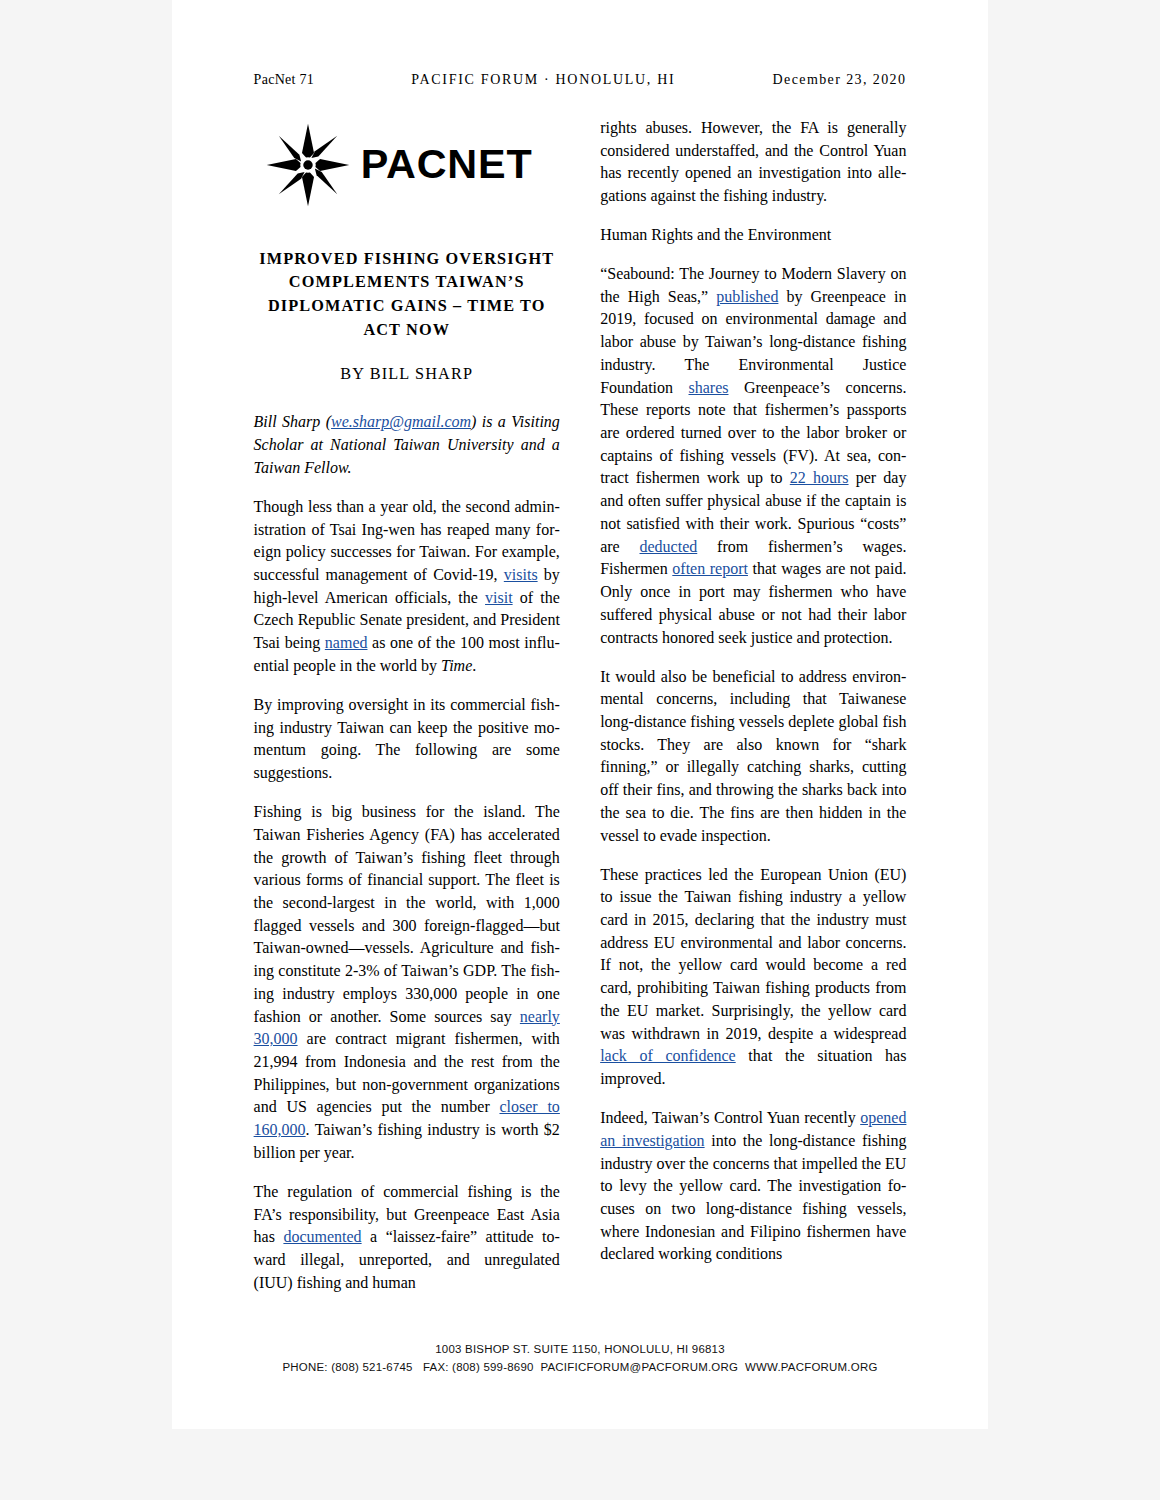PacNet 71 PACIFIC FORUM · HONOLULU, HI December 23, 2020
PACNET
Improved Fishing Oversight Complements Taiwan’s Diplomatic Gains – Time to Act Now
By Bill Sharp
Bill Sharp (we.sharp@gmail.com) is a Visiting Scholar at National Taiwan University and a Taiwan Fellow.
Though less than a year old, the second administration of Tsai Ing-wen has reaped many foreign policy successes for Taiwan. For example, successful management of Covid-19, visits by high-level American officials, the visit of the Czech Republic Senate president, and President Tsai being named as one of the 100 most influential people in the world by Time.
By improving oversight in its commercial fishing industry Taiwan can keep the positive momentum going. The following are some suggestions.
Fishing is big business for the island. The Taiwan Fisheries Agency (FA) has accelerated the growth of Taiwan’s fishing fleet through various forms of financial support. The fleet is the second-largest in the world, with 1,000 flagged vessels and 300 foreign-flagged—but Taiwan-owned—vessels. Agriculture and fishing constitute 2-3% of Taiwan’s GDP. The fishing industry employs 330,000 people in one fashion or another. Some sources say nearly 30,000 are contract migrant fishermen, with 21,994 from Indonesia and the rest from the Philippines, but non-government organizations and US agencies put the number closer to 160,000. Taiwan’s fishing industry is worth $2 billion per year.
The regulation of commercial fishing is the FA’s responsibility, but Greenpeace East Asia has documented a “laissez-faire” attitude toward illegal, unreported, and unregulated (IUU) fishing and human
rights abuses. However, the FA is generally considered understaffed, and the Control Yuan has recently opened an investigation into allegations against the fishing industry.
Human Rights and the Environment
“Seabound: The Journey to Modern Slavery on the High Seas,” published by Greenpeace in 2019, focused on environmental damage and labor abuse by Taiwan’s long-distance fishing industry. The Environmental Justice Foundation shares Greenpeace’s concerns. These reports note that fishermen’s passports are ordered turned over to the labor broker or captains of fishing vessels (FV). At sea, contract fishermen work up to 22 hours per day and often suffer physical abuse if the captain is not satisfied with their work. Spurious “costs” are deducted from fishermen’s wages. Fishermen often report that wages are not paid. Only once in port may fishermen who have suffered physical abuse or not had their labor contracts honored seek justice and protection.
It would also be beneficial to address environmental concerns, including that Taiwanese long-distance fishing vessels deplete global fish stocks. They are also known for “shark finning,” or illegally catching sharks, cutting off their fins, and throwing the sharks back into the sea to die. The fins are then hidden in the vessel to evade inspection.
These practices led the European Union (EU) to issue the Taiwan fishing industry a yellow card in 2015, declaring that the industry must address EU environmental and labor concerns. If not, the yellow card would become a red card, prohibiting Taiwan fishing products from the EU market. Surprisingly, the yellow card was withdrawn in 2019, despite a widespread lack of confidence that the situation has improved.
Indeed, Taiwan’s Control Yuan recently opened an investigation into the long-distance fishing industry over the concerns that impelled the EU to levy the yellow card. The investigation focuses on two long-distance fishing vessels, where Indonesian and Filipino fishermen have declared working conditions
1003 BISHOP ST. SUITE 1150, HONOLULU, HI 96813
PHONE: (808) 521-6745 FAX: (808) 599-8690 PACIFICFORUM@PACFORUM.ORG WWW.PACFORUM.ORG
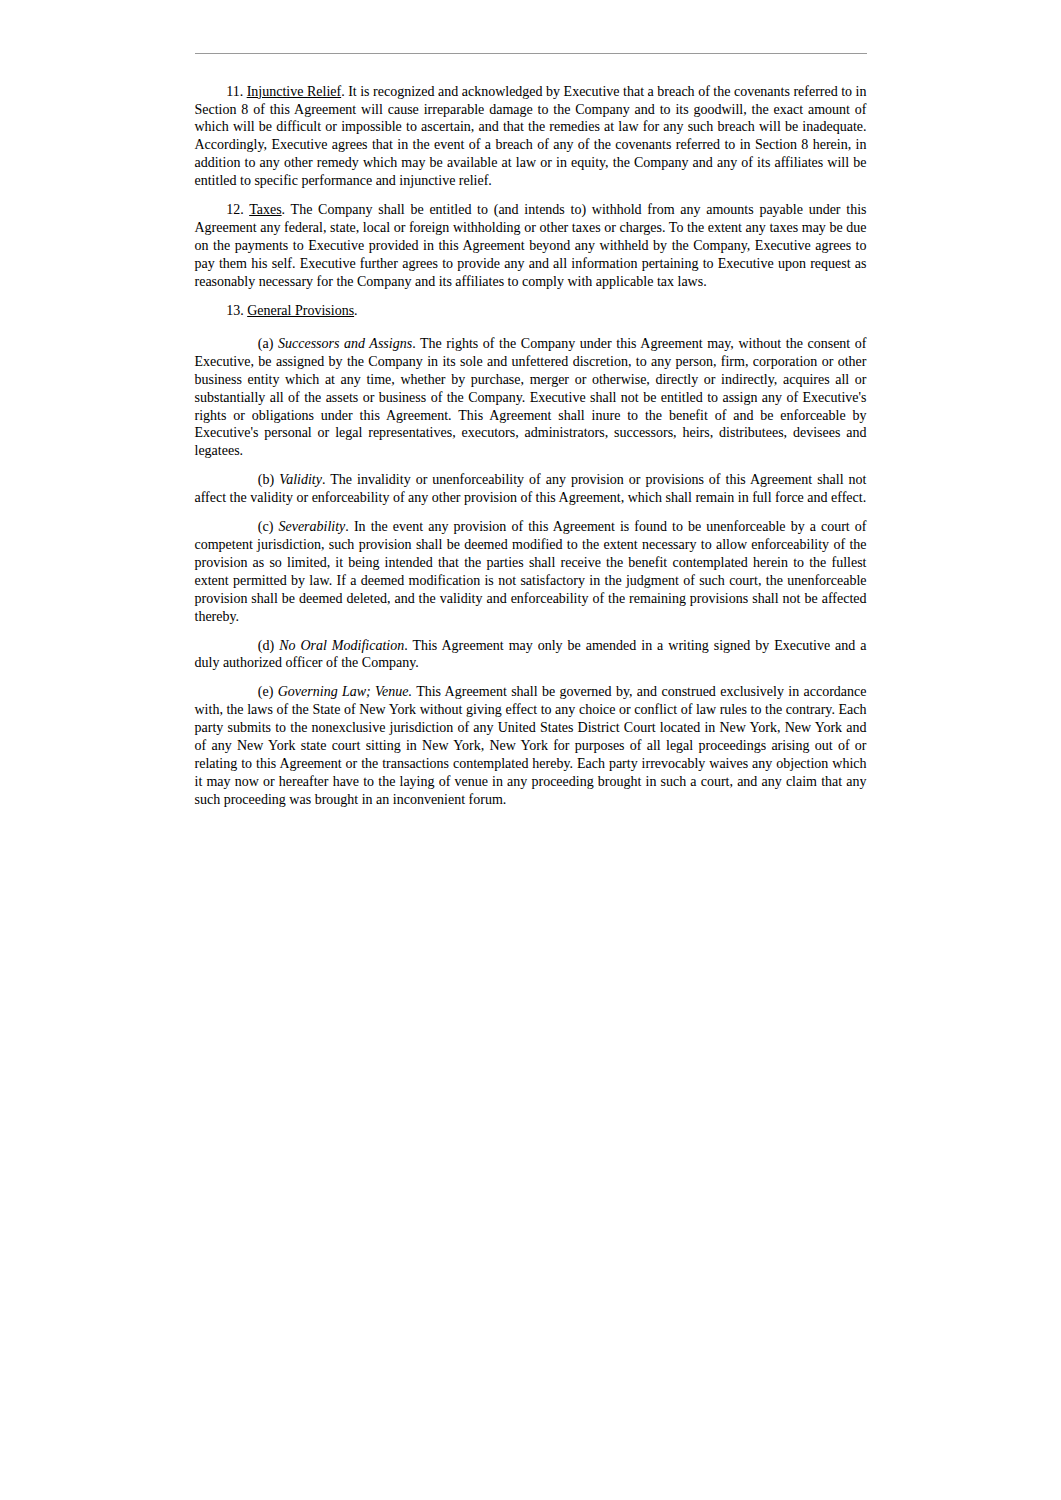11. Injunctive Relief. It is recognized and acknowledged by Executive that a breach of the covenants referred to in Section 8 of this Agreement will cause irreparable damage to the Company and to its goodwill, the exact amount of which will be difficult or impossible to ascertain, and that the remedies at law for any such breach will be inadequate. Accordingly, Executive agrees that in the event of a breach of any of the covenants referred to in Section 8 herein, in addition to any other remedy which may be available at law or in equity, the Company and any of its affiliates will be entitled to specific performance and injunctive relief.
12. Taxes. The Company shall be entitled to (and intends to) withhold from any amounts payable under this Agreement any federal, state, local or foreign withholding or other taxes or charges. To the extent any taxes may be due on the payments to Executive provided in this Agreement beyond any withheld by the Company, Executive agrees to pay them his self. Executive further agrees to provide any and all information pertaining to Executive upon request as reasonably necessary for the Company and its affiliates to comply with applicable tax laws.
13. General Provisions.
(a) Successors and Assigns. The rights of the Company under this Agreement may, without the consent of Executive, be assigned by the Company in its sole and unfettered discretion, to any person, firm, corporation or other business entity which at any time, whether by purchase, merger or otherwise, directly or indirectly, acquires all or substantially all of the assets or business of the Company. Executive shall not be entitled to assign any of Executive's rights or obligations under this Agreement. This Agreement shall inure to the benefit of and be enforceable by Executive's personal or legal representatives, executors, administrators, successors, heirs, distributees, devisees and legatees.
(b) Validity. The invalidity or unenforceability of any provision or provisions of this Agreement shall not affect the validity or enforceability of any other provision of this Agreement, which shall remain in full force and effect.
(c) Severability. In the event any provision of this Agreement is found to be unenforceable by a court of competent jurisdiction, such provision shall be deemed modified to the extent necessary to allow enforceability of the provision as so limited, it being intended that the parties shall receive the benefit contemplated herein to the fullest extent permitted by law. If a deemed modification is not satisfactory in the judgment of such court, the unenforceable provision shall be deemed deleted, and the validity and enforceability of the remaining provisions shall not be affected thereby.
(d) No Oral Modification. This Agreement may only be amended in a writing signed by Executive and a duly authorized officer of the Company.
(e) Governing Law; Venue. This Agreement shall be governed by, and construed exclusively in accordance with, the laws of the State of New York without giving effect to any choice or conflict of law rules to the contrary. Each party submits to the nonexclusive jurisdiction of any United States District Court located in New York, New York and of any New York state court sitting in New York, New York for purposes of all legal proceedings arising out of or relating to this Agreement or the transactions contemplated hereby. Each party irrevocably waives any objection which it may now or hereafter have to the laying of venue in any proceeding brought in such a court, and any claim that any such proceeding was brought in an inconvenient forum.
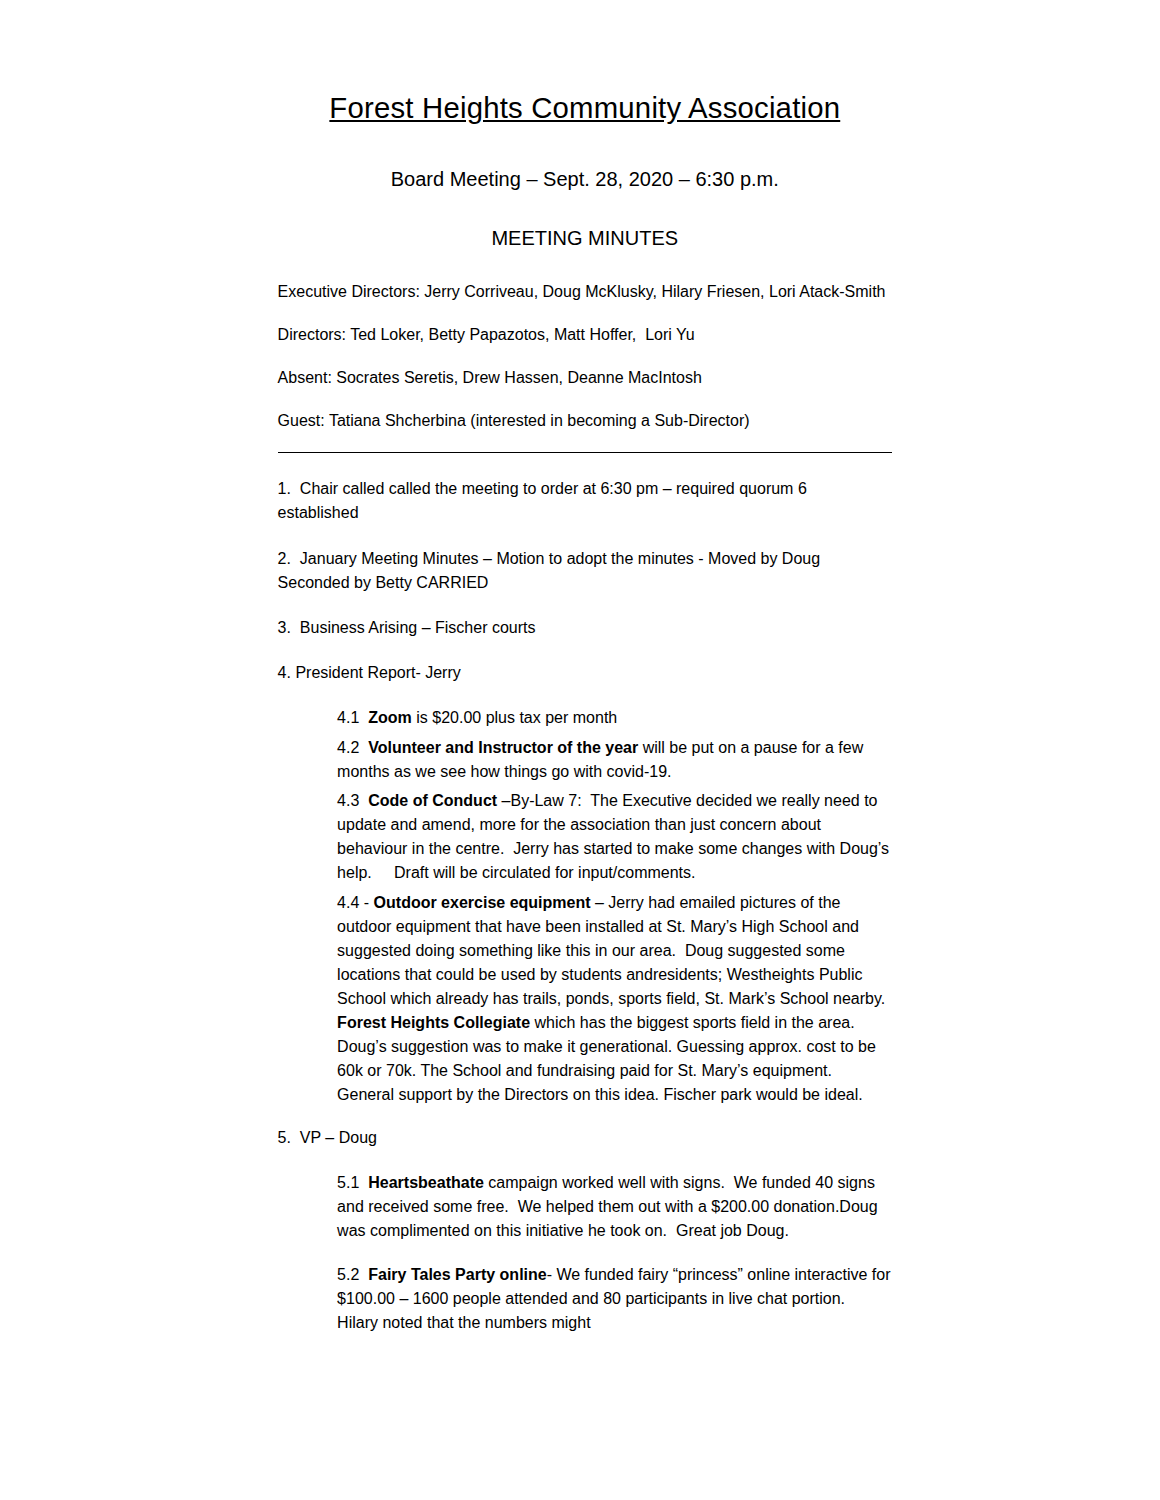Forest Heights Community Association
Board Meeting – Sept. 28, 2020 – 6:30 p.m.
MEETING MINUTES
Executive Directors: Jerry Corriveau, Doug McKlusky, Hilary Friesen, Lori Atack-Smith
Directors: Ted Loker, Betty Papazotos, Matt Hoffer, Lori Yu
Absent: Socrates Seretis, Drew Hassen, Deanne MacIntosh
Guest: Tatiana Shcherbina (interested in becoming a Sub-Director)
1. Chair called called the meeting to order at 6:30 pm – required quorum 6 established
2. January Meeting Minutes – Motion to adopt the minutes - Moved by Doug Seconded by Betty CARRIED
3. Business Arising – Fischer courts
4. President Report- Jerry
4.1 Zoom is $20.00 plus tax per month
4.2 Volunteer and Instructor of the year will be put on a pause for a few months as we see how things go with covid-19.
4.3 Code of Conduct –By-Law 7: The Executive decided we really need to update and amend, more for the association than just concern about behaviour in the centre. Jerry has started to make some changes with Doug’s help. Draft will be circulated for input/comments.
4.4 - Outdoor exercise equipment – Jerry had emailed pictures of the outdoor equipment that have been installed at St. Mary’s High School and suggested doing something like this in our area. Doug suggested some locations that could be used by students andresidents; Westheights Public School which already has trails, ponds, sports field, St. Mark’s School nearby. Forest Heights Collegiate which has the biggest sports field in the area. Doug’s suggestion was to make it generational. Guessing approx. cost to be 60k or 70k. The School and fundraising paid for St. Mary’s equipment. General support by the Directors on this idea. Fischer park would be ideal.
5. VP – Doug
5.1 Heartsbeathate campaign worked well with signs. We funded 40 signs and received some free. We helped them out with a $200.00 donation.Doug was complimented on this initiative he took on. Great job Doug.
5.2 Fairy Tales Party online- We funded fairy “princess” online interactive for $100.00 – 1600 people attended and 80 participants in live chat portion. Hilary noted that the numbers might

______________________________

**TASK BRIEF:** Go through the material and set it down again exactly, but without any pictures.

**FINISHED TASK:**
PacNet 71 PACIFIC FORUM · HONOLULU, HI December 23, 2020
PACNET
Improved Fishing Oversight Complements Taiwan’s Diplomatic Gains – Time to Act Now
By Bill Sharp
Bill Sharp (we.sharp@gmail.com) is a Visiting Scholar at National Taiwan University and a Taiwan Fellow.
Though less than a year old, the second administration of Tsai Ing-wen has reaped many foreign policy successes for Taiwan. For example, successful management of Covid-19, visits by high-level American officials, the visit of the Czech Republic Senate president, and President Tsai being named as one of the 100 most influential people in the world by Time.
By improving oversight in its commercial fishing industry Taiwan can keep the positive momentum going. The following are some suggestions.
Fishing is big business for the island. The Taiwan Fisheries Agency (FA) has accelerated the growth of Taiwan’s fishing fleet through various forms of financial support. The fleet is the second-largest in the world, with 1,000 flagged vessels and 300 foreign-flagged—but Taiwan-owned—vessels. Agriculture and fishing constitute 2-3% of Taiwan’s GDP. The fishing industry employs 330,000 people in one fashion or another. Some sources say nearly 30,000 are contract migrant fishermen, with 21,994 from Indonesia and the rest from the Philippines, but non-government organizations and US agencies put the number closer to 160,000. Taiwan’s fishing industry is worth $2 billion per year.
The regulation of commercial fishing is the FA’s responsibility, but Greenpeace East Asia has documented a “laissez-faire” attitude toward illegal, unreported, and unregulated (IUU) fishing and human
rights abuses. However, the FA is generally considered understaffed, and the Control Yuan has recently opened an investigation into allegations against the fishing industry.
Human Rights and the Environment
“Seabound: The Journey to Modern Slavery on the High Seas,” published by Greenpeace in 2019, focused on environmental damage and labor abuse by Taiwan’s long-distance fishing industry. The Environmental Justice Foundation shares Greenpeace’s concerns. These reports note that fishermen’s passports are ordered turned over to the labor broker or captains of fishing vessels (FV). At sea, contract fishermen work up to 22 hours per day and often suffer physical abuse if the captain is not satisfied with their work. Spurious “costs” are deducted from fishermen’s wages. Fishermen often report that wages are not paid. Only once in port may fishermen who have suffered physical abuse or not had their labor contracts honored seek justice and protection.
It would also be beneficial to address environmental concerns, including that Taiwanese long-distance fishing vessels deplete global fish stocks. They are also known for “shark finning,” or illegally catching sharks, cutting off their fins, and throwing the sharks back into the sea to die. The fins are then hidden in the vessel to evade inspection.
These practices led the European Union (EU) to issue the Taiwan fishing industry a yellow card in 2015, declaring that the industry must address EU environmental and labor concerns. If not, the yellow card would become a red card, prohibiting Taiwan fishing products from the EU market. Surprisingly, the yellow card was withdrawn in 2019, despite a widespread lack of confidence that the situation has improved.
Indeed, Taiwan’s Control Yuan recently opened an investigation into the long-distance fishing industry over the concerns that impelled the EU to levy the yellow card. The investigation focuses on two long-distance fishing vessels, where Indonesian and Filipino fishermen have declared working conditions
1003 BISHOP ST. SUITE 1150, HONOLULU, HI 96813
PHONE: (808) 521-6745 FAX: (808) 599-8690 PACIFICFORUM@PACFORUM.ORG WWW.PACFORUM.ORG
11. Injunctive Relief. It is recognized and acknowledged by Executive that a breach of the covenants referred to in Section 8 of this Agreement will cause irreparable damage to the Company and to its goodwill, the exact amount of which will be difficult or impossible to ascertain, and that the remedies at law for any such breach will be inadequate. Accordingly, Executive agrees that in the event of a breach of any of the covenants referred to in Section 8 herein, in addition to any other remedy which may be available at law or in equity, the Company and any of its affiliates will be entitled to specific performance and injunctive relief.
12. Taxes. The Company shall be entitled to (and intends to) withhold from any amounts payable under this Agreement any federal, state, local or foreign withholding or other taxes or charges. To the extent any taxes may be due on the payments to Executive provided in this Agreement beyond any withheld by the Company, Executive agrees to pay them his self. Executive further agrees to provide any and all information pertaining to Executive upon request as reasonably necessary for the Company and its affiliates to comply with applicable tax laws.
13. General Provisions.
(a) Successors and Assigns. The rights of the Company under this Agreement may, without the consent of Executive, be assigned by the Company in its sole and unfettered discretion, to any person, firm, corporation or other business entity which at any time, whether by purchase, merger or otherwise, directly or indirectly, acquires all or substantially all of the assets or business of the Company. Executive shall not be entitled to assign any of Executive's rights or obligations under this Agreement. This Agreement shall inure to the benefit of and be enforceable by Executive's personal or legal representatives, executors, administrators, successors, heirs, distributees, devisees and legatees.
(b) Validity. The invalidity or unenforceability of any provision or provisions of this Agreement shall not affect the validity or enforceability of any other provision of this Agreement, which shall remain in full force and effect.
(c) Severability. In the event any provision of this Agreement is found to be unenforceable by a court of competent jurisdiction, such provision shall be deemed modified to the extent necessary to allow enforceability of the provision as so limited, it being intended that the parties shall receive the benefit contemplated herein to the fullest extent permitted by law. If a deemed modification is not satisfactory in the judgment of such court, the unenforceable provision shall be deemed deleted, and the validity and enforceability of the remaining provisions shall not be affected thereby.
(d) No Oral Modification. This Agreement may only be amended in a writing signed by Executive and a duly authorized officer of the Company.
(e) Governing Law; Venue. This Agreement shall be governed by, and construed exclusively in accordance with, the laws of the State of New York without giving effect to any choice or conflict of law rules to the contrary. Each party submits to the nonexclusive jurisdiction of any United States District Court located in New York, New York and of any New York state court sitting in New York, New York for purposes of all legal proceedings arising out of or relating to this Agreement or the transactions contemplated hereby. Each party irrevocably waives any objection which it may now or hereafter have to the laying of venue in any proceeding brought in such a court, and any claim that any such proceeding was brought in an inconvenient forum.
Forest Heights Community Association
Board Meeting – Sept. 28, 2020 – 6:30 p.m.
MEETING MINUTES
Executive Directors: Jerry Corriveau, Doug McKlusky, Hilary Friesen, Lori Atack-Smith
Directors: Ted Loker, Betty Papazotos, Matt Hoffer, Lori Yu
Absent: Socrates Seretis, Drew Hassen, Deanne MacIntosh
Guest: Tatiana Shcherbina (interested in becoming a Sub-Director)
1. Chair called called the meeting to order at 6:30 pm – required quorum 6 established
2. January Meeting Minutes – Motion to adopt the minutes - Moved by Doug Seconded by Betty CARRIED
3. Business Arising – Fischer courts
4. President Report- Jerry
4.1 Zoom is $20.00 plus tax per month
4.2 Volunteer and Instructor of the year will be put on a pause for a few months as we see how things go with covid-19.
4.3 Code of Conduct –By-Law 7: The Executive decided we really need to update and amend, more for the association than just concern about behaviour in the centre. Jerry has started to make some changes with Doug’s help. Draft will be circulated for input/comments.
4.4 - Outdoor exercise equipment – Jerry had emailed pictures of the outdoor equipment that have been installed at St. Mary’s High School and suggested doing something like this in our area. Doug suggested some locations that could be used by students andresidents; Westheights Public School which already has trails, ponds, sports field, St. Mark’s School nearby. Forest Heights Collegiate which has the biggest sports field in the area. Doug’s suggestion was to make it generational. Guessing approx. cost to be 60k or 70k. The School and fundraising paid for St. Mary’s equipment. General support by the Directors on this idea. Fischer park would be ideal.
5. VP – Doug
5.1 Heartsbeathate campaign worked well with signs. We funded 40 signs and received some free. We helped them out with a $200.00 donation.Doug was complimented on this initiative he took on. Great job Doug.
5.2 Fairy Tales Party online- We funded fairy “princess” online interactive for $100.00 – 1600 people attended and 80 participants in live chat portion. Hilary noted that the numbers might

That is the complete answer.